Below are the entries; determine how many of their lines contain the string "aria" and give that figure alone.

[Code change snippets]
-*-*-
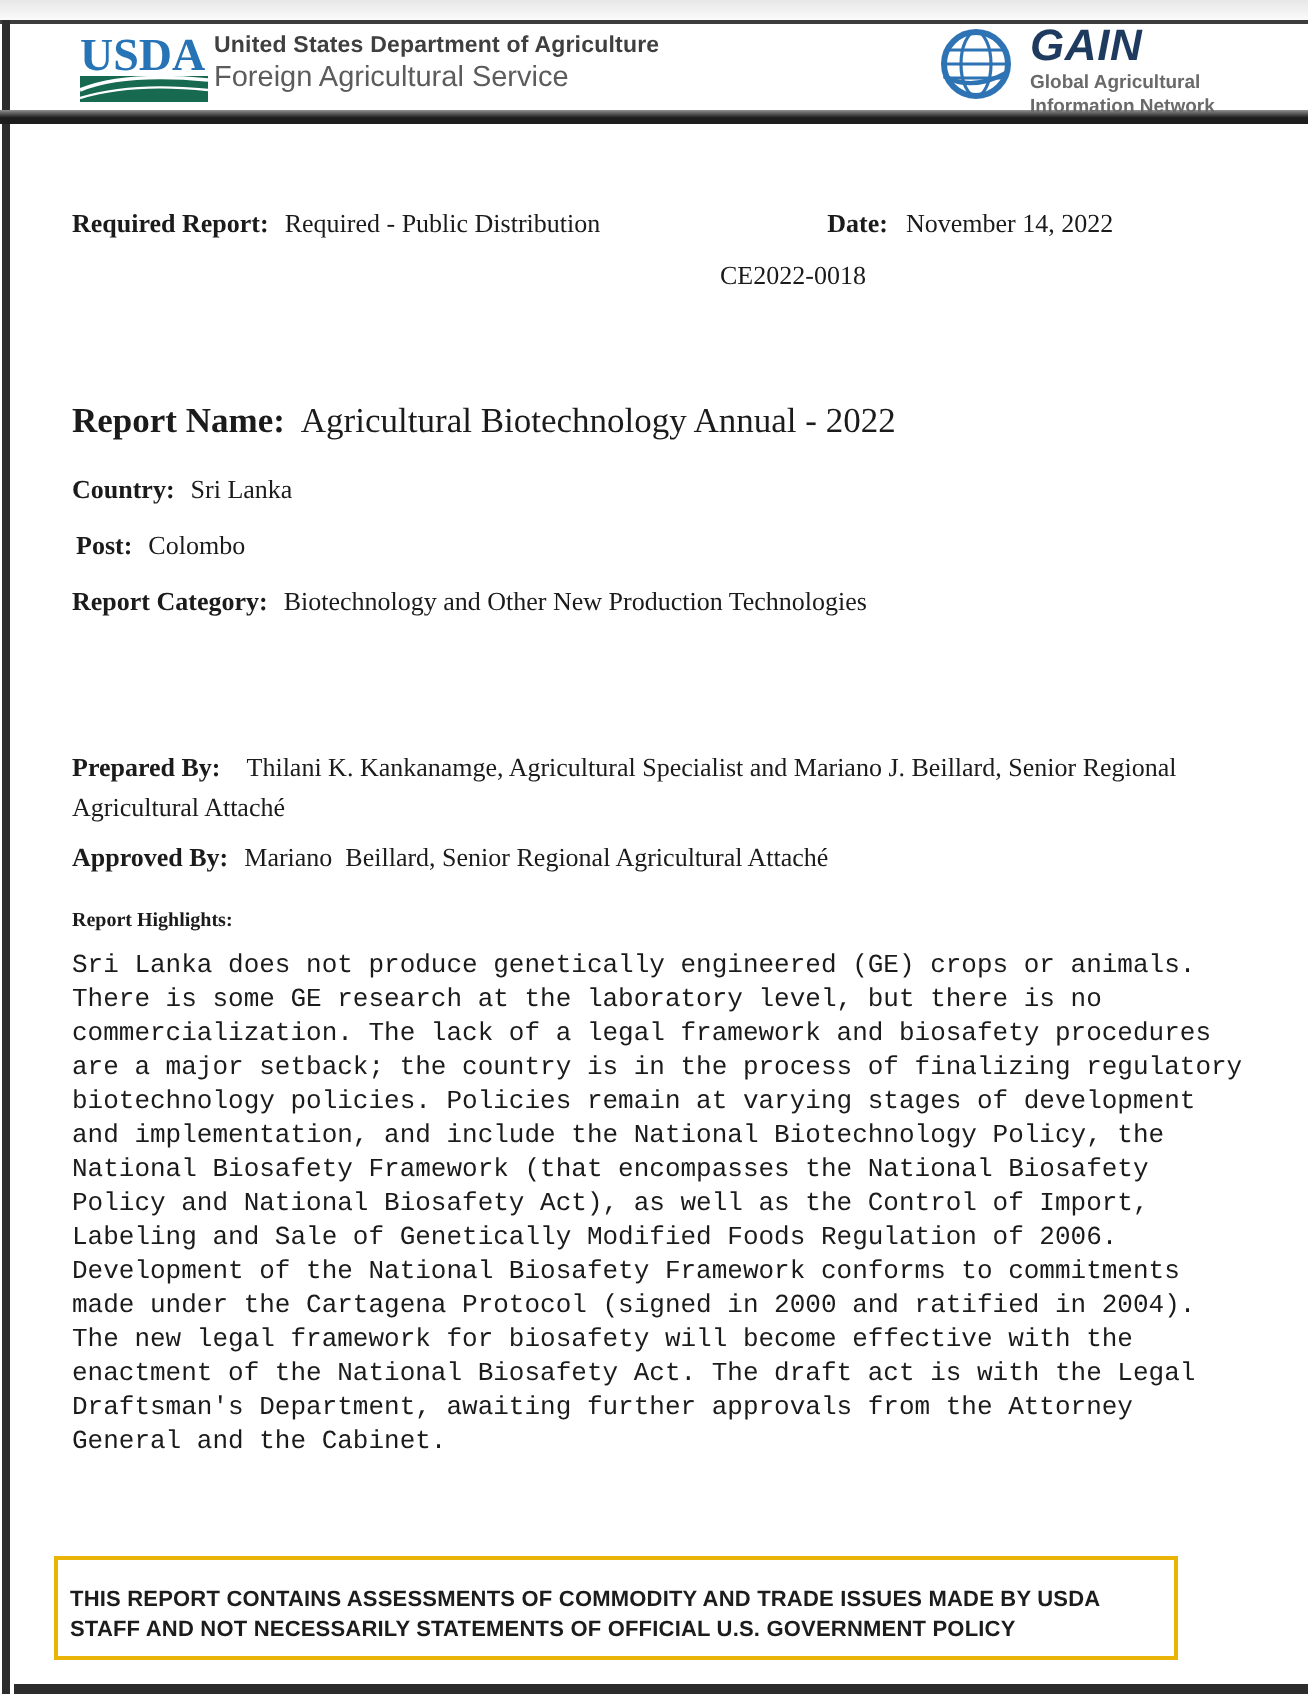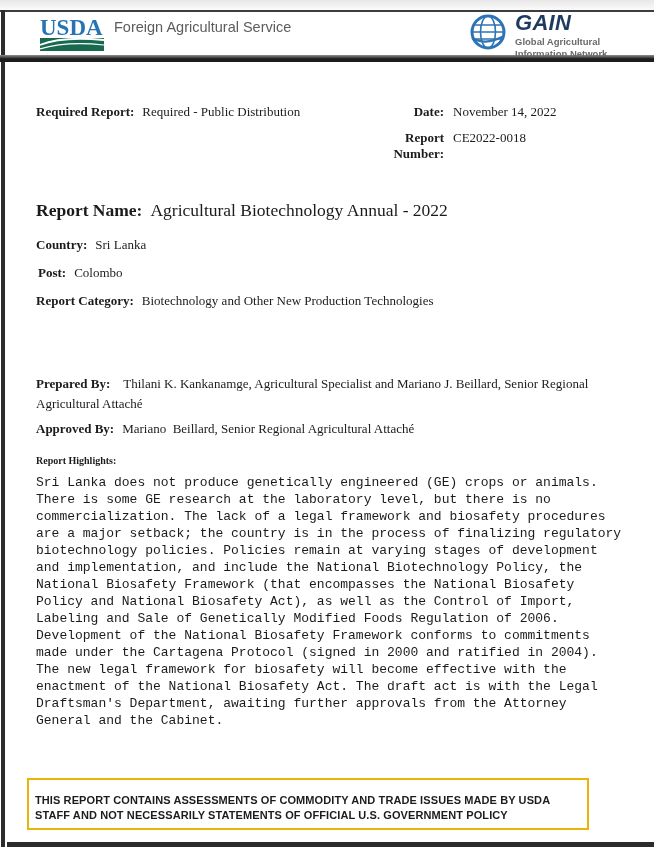--- a/index.html
+++ b/index.html
@@ -10,21 +10,21 @@
   }
   .frame-top{position:absolute;top:0;left:0;right:0;height:10px;
     background:linear-gradient(#e7e7e7,#fbfbfb);}
   .frame-topline{position:absolute;top:10px;left:0;right:0;height:2px;background:#3d3d3d;}
   .frame-left{position:absolute;top:10px;left:1px;width:4px;bottom:0;background:#2c2c2c;}
   .frame-bottom{position:absolute;left:7px;right:0;bottom:0;height:5px;background:#2c2c2c;}
   .header-divider{position:absolute;top:55px;left:0;right:0;height:7px;
     background:linear-gradient(#909090,#1d1d1d 55%);}
 
   
-  .brand{position:absolute;top:15px;left:40px;display:flex;align-items:flex-start;gap:8px;
+  .brand{position:absolute;top:15px;left:40px;display:flex;align-items:flex-start;gap:1px;
     font-family:"Liberation Sans",sans-serif;}
   .brand-text{padding-top:2px;}
   .brand-dept{font-size:11.5px;font-weight:bold;color:#3f3f3f;letter-spacing:.1px;}
   .brand-agency{font-size:14.5px;color:#5c5c5c;margin-top:2px;}
 
   .gain{position:absolute;top:12px;left:468px;display:flex;align-items:flex-start;gap:7px;
     font-family:"Liberation Sans",sans-serif;}
   .gain-text{line-height:1;}
   .gain-acronym{font-size:22px;font-weight:bold;color:#1e3a5f;letter-spacing:.3px;font-style:italic;}
   .gain-sub{font-size:9.5px;font-weight:bold;color:#6a6a6a;margin-top:2px;line-height:1.25;}
@@ -64,20 +64,21 @@
 <div class="brand">
   <span>
     <svg width="66" height="38" viewBox="0 0 66 38" aria-hidden="true">
       <text x="0" y="20" font-family="Liberation Serif, serif" font-size="23" font-weight="bold" fill="#2673b5">USDA</text>
       <rect x="0" y="23" width="64" height="13" fill="#17694f"></rect>
       <path d="M0 30 Q 22 21 64 25" stroke="#ffffff" stroke-width="1.8" fill="none"></path>
       <path d="M0 34 Q 26 26 64 30" stroke="#ffffff" stroke-width="1.2" fill="none"></path>
     </svg>
   </span>
   <span class="brand-text">
+    <div class="brand-dept">United States Department of Agriculture</div>
     <div class="brand-agency">Foreign Agricultural Service</div>
   </span>
 </div>
 
 <div class="gain">
   <span>
     <svg width="40" height="40" viewBox="0 0 40 40" aria-hidden="true">
       <circle cx="20" cy="20" r="16" fill="none" stroke="#2e74b5" stroke-width="3"></circle>
       <ellipse cx="20" cy="20" rx="7.5" ry="16" fill="none" stroke="#2e74b5" stroke-width="1.6"></ellipse>
       <path d="M6 13 H34 M4.5 20 H35.5 M6 27 H34" stroke="#2e74b5" stroke-width="1.6" fill="none"></path>
@@ -93,21 +94,20 @@
   </span>
 </div>
 
 <div class="abs meta" style="top:104px">
   <span class="lbl">Required Report:</span><span class="keep-ws">Required - Public Distribution</span>
 </div>
 
 <div class="meta-right">
   <span class="lbl">Date:</span>
   <span class="keep-ws">November 14, 2022</span>
-  <span class="lbl">Report Number:</span>
   <span class="keep-ws">CE2022-0018</span>
 </div>
 
 <div class="abs report-name">
   <span class="lbl">Report Name:</span><span>Agricultural Biotechnology Annual - 2022</span>
 </div>
 
 <div class="abs row-country">
   <span class="lbl">Country:</span><span>Sri Lanka</span>
 </div>

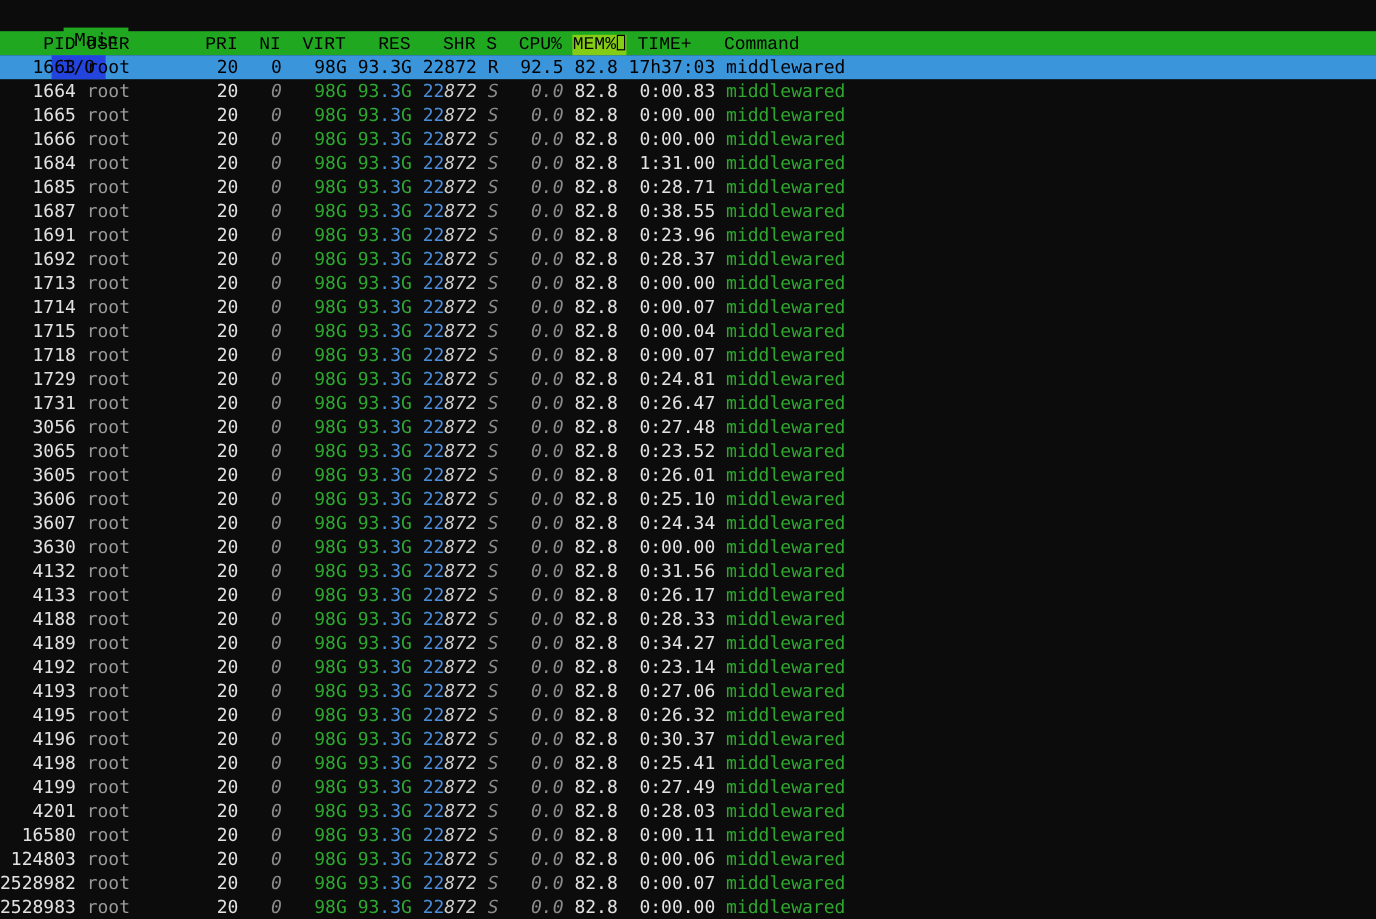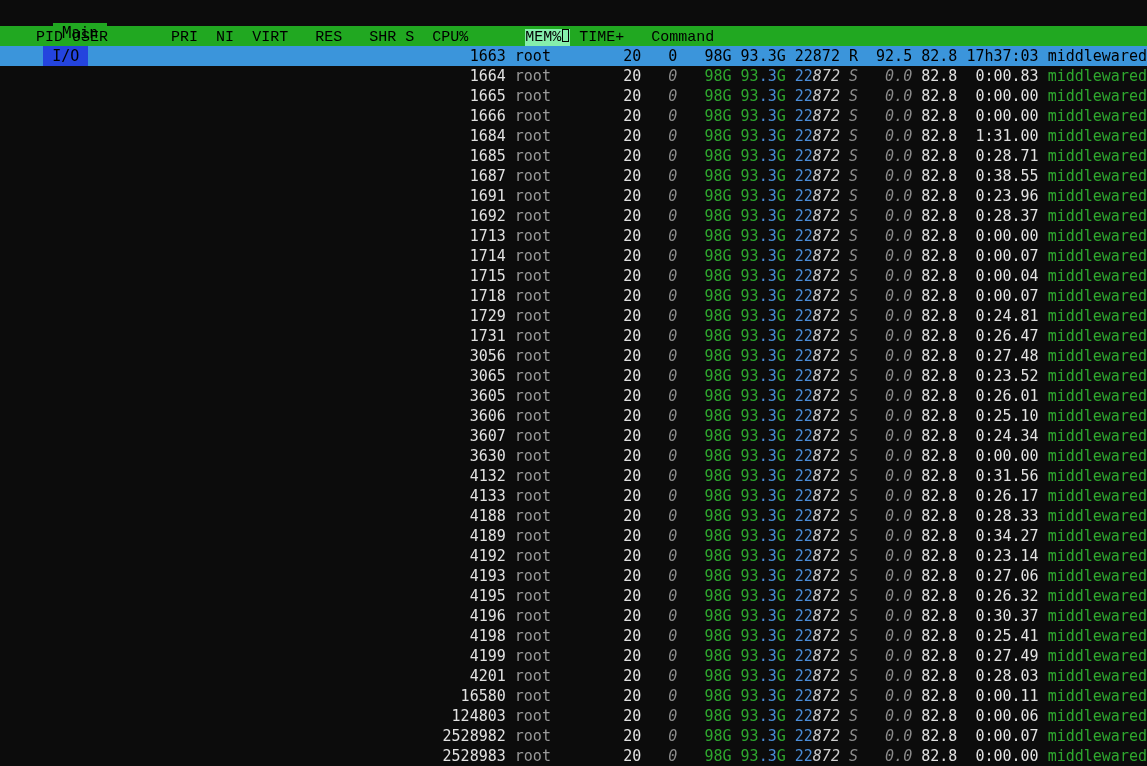--- a/index.html
+++ b/index.html
@@ -19,28 +19,28 @@
     display:inline-block;height:20px;line-height:20px;
     margin-top:3px;padding:0 9px;color:#000;
   }
   .tab.main{margin-left:17px;background:#21a821;}
   .tab.io{margin-left:7px;background:#2444de;}
   
   .header{
     height:20px;background:#21a821;color:#000;white-space:pre;
   }
   .header span{color:#000;font-family:Liberation Mono, monospace;}
-  .sortcol{background:#86efac;margin-left:48px;}
+  .sortcol{background:#84cc16;}
   .tofu{
     display:inline-block;width:5px;height:11px;
     border:1px solid #000;vertical-align:-1px;margin:0 1px;
   }
   
   .rows{white-space:pre;}
-  .row{height:20px;text-align:right;}
+  .row{height:20px;}
   .row.selected{background:#3b95db;}
   .row.selected span{color:#000 !important;font-style:normal !important;}
   .fg{color:#e2e2e2;}
   .grey{color:#9a9a9a;}
   .shadow{color:#8c8c8c;font-style:italic;}
   .green{color:#2ea82e;}
   .blue{color:#4a8dd8;}
   .klo{color:#cfcfcf;font-style:italic;}
 </style>
 </head>

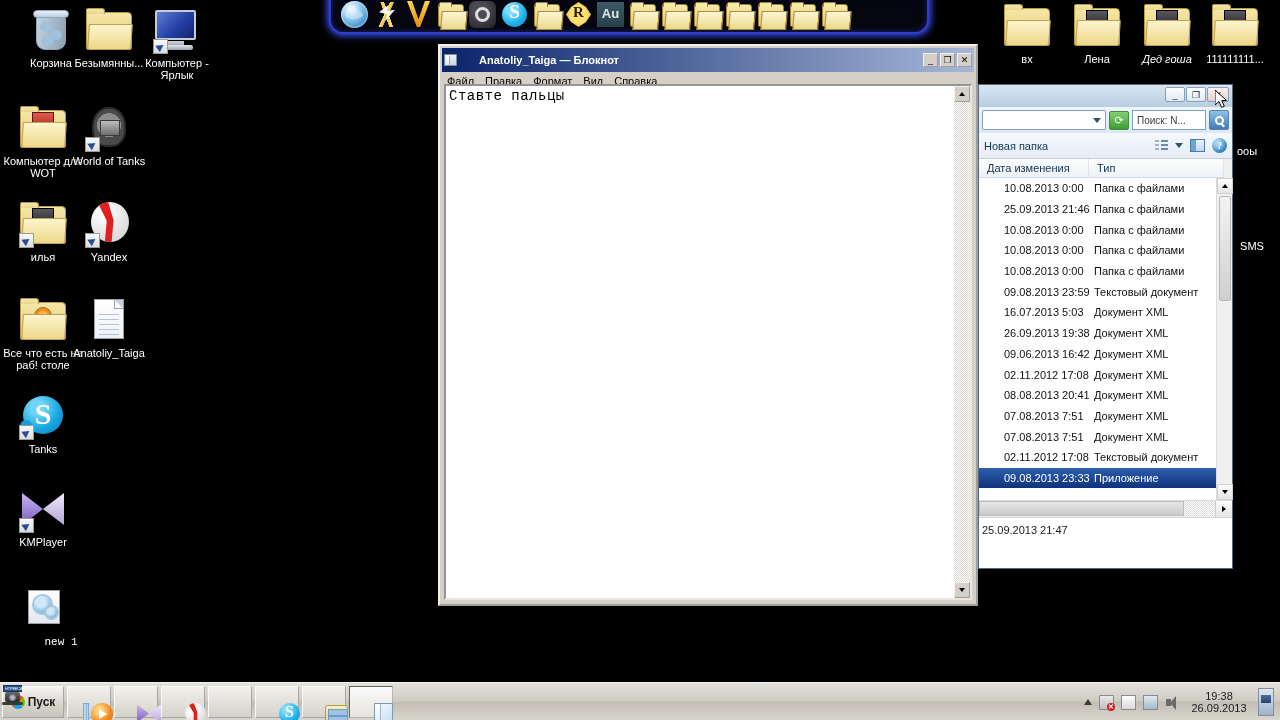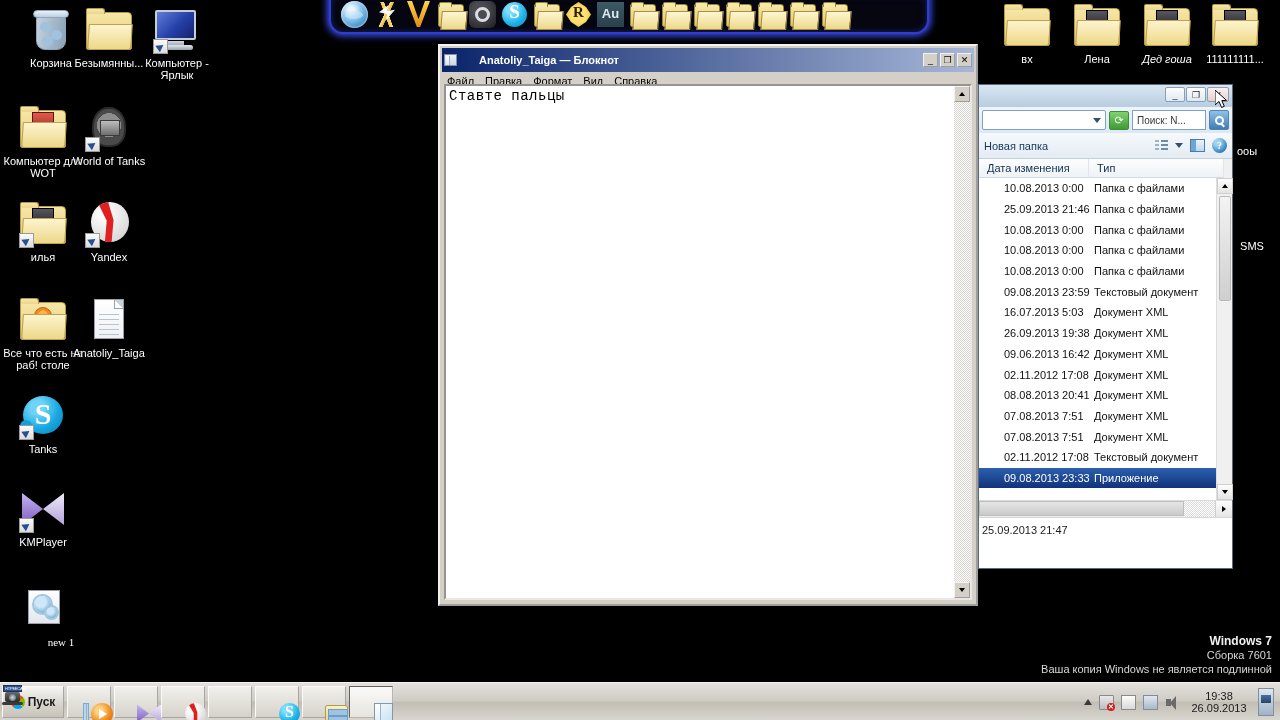--- a/index.html
+++ b/index.html
@@ -15,21 +15,21 @@
   .dicon { position: absolute; width: 86px; text-align: center; cursor: default; }
   .dicon .glyph {
     width: 48px; height: 48px; margin: 0 auto 3px auto; position: relative;
   }
   .dicon .lbl {
     color: #fff; font-size: 11px; line-height: 12px;
     text-shadow: 1px 1px 2px #000, 0 0 3px #000;
     font-family: "Liberation Sans", sans-serif;
     word-wrap: break-word;
   }
-  .dicon .lbl.mono { font-family: Liberation Serif, serif; font-size: 11px; padding-left: 36px; }
+  .dicon .lbl.mono { font-family: Liberation Mono, monospace; font-size: 11px; padding-left: 36px; }
 
   
   .shc {
     position: absolute; left: 0; bottom: 0; width: 15px; height: 15px;
     background: linear-gradient(#fbfbfb,#dcdcdc);
     border: 1px solid #9a9a9a;
   }
   .shc:after {
     content: ""; position: absolute; left: 3px; top: 3px;
     width: 0; height: 0;
@@ -904,25 +904,20 @@
       <div class="hthumb"></div>
       <div class="htrack"></div>
       <div class="hbtn">
           <span class="ar right"></span>
         </div>
     </div>
 
     <div id="statusbar">25.09.2013 21:47</div>
   </div>
 
-  <div id="watermark">
-    <div class="w1">Windows 7</div>
-    <div>Сборка 7601</div>
-    <div>Ваша копия Windows не является подлинной</div>
-  </div>
 
   <div id="cursor">
     <svg width="14" height="20" viewBox="0 0 14 20">
       <polygon points="0,0 0,15 4,11.5 6.6,17.5 9.3,16.3 6.8,10.6 11.5,10.4" fill="#fff" stroke="#000" stroke-width="1"></polygon>
     </svg>
   </div>
 
   <div id="taskbar">
     <div id="startbtn">
       <span class="winlogo"></span>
-*-*-
* _WRITTEN REPLY_
2